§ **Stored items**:
::::

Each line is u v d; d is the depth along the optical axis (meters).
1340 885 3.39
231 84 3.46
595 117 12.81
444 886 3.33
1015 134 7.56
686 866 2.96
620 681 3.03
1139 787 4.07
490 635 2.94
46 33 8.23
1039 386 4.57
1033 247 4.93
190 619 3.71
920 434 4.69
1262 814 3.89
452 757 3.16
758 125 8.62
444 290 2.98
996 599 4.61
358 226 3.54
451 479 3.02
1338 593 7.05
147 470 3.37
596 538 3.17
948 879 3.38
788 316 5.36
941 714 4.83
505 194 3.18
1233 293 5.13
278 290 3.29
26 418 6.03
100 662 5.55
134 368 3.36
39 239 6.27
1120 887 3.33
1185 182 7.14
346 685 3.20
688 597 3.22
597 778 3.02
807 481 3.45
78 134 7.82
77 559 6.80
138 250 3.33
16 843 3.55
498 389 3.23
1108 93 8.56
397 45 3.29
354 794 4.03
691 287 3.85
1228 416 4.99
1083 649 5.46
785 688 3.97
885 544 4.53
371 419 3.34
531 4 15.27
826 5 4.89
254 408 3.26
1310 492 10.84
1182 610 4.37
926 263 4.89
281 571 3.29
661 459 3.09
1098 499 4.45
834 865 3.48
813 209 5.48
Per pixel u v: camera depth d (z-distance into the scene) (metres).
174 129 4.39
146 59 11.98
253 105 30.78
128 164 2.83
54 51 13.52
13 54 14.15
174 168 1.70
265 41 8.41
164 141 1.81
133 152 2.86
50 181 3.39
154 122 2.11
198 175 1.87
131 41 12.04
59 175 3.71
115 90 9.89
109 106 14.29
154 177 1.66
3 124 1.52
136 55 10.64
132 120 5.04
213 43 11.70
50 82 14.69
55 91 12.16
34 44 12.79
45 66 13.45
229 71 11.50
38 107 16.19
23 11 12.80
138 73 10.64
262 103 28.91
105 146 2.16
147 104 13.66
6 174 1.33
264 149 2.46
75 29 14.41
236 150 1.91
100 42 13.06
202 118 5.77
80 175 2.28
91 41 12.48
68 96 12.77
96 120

::::

Your reply should be a verbatim retyping of the lines from the one that holds "131 41 12.04" through the last line of the entries.

131 41 12.04
59 175 3.71
115 90 9.89
109 106 14.29
154 177 1.66
3 124 1.52
136 55 10.64
132 120 5.04
213 43 11.70
50 82 14.69
55 91 12.16
34 44 12.79
45 66 13.45
229 71 11.50
38 107 16.19
23 11 12.80
138 73 10.64
262 103 28.91
105 146 2.16
147 104 13.66
6 174 1.33
264 149 2.46
75 29 14.41
236 150 1.91
100 42 13.06
202 118 5.77
80 175 2.28
91 41 12.48
68 96 12.77
96 120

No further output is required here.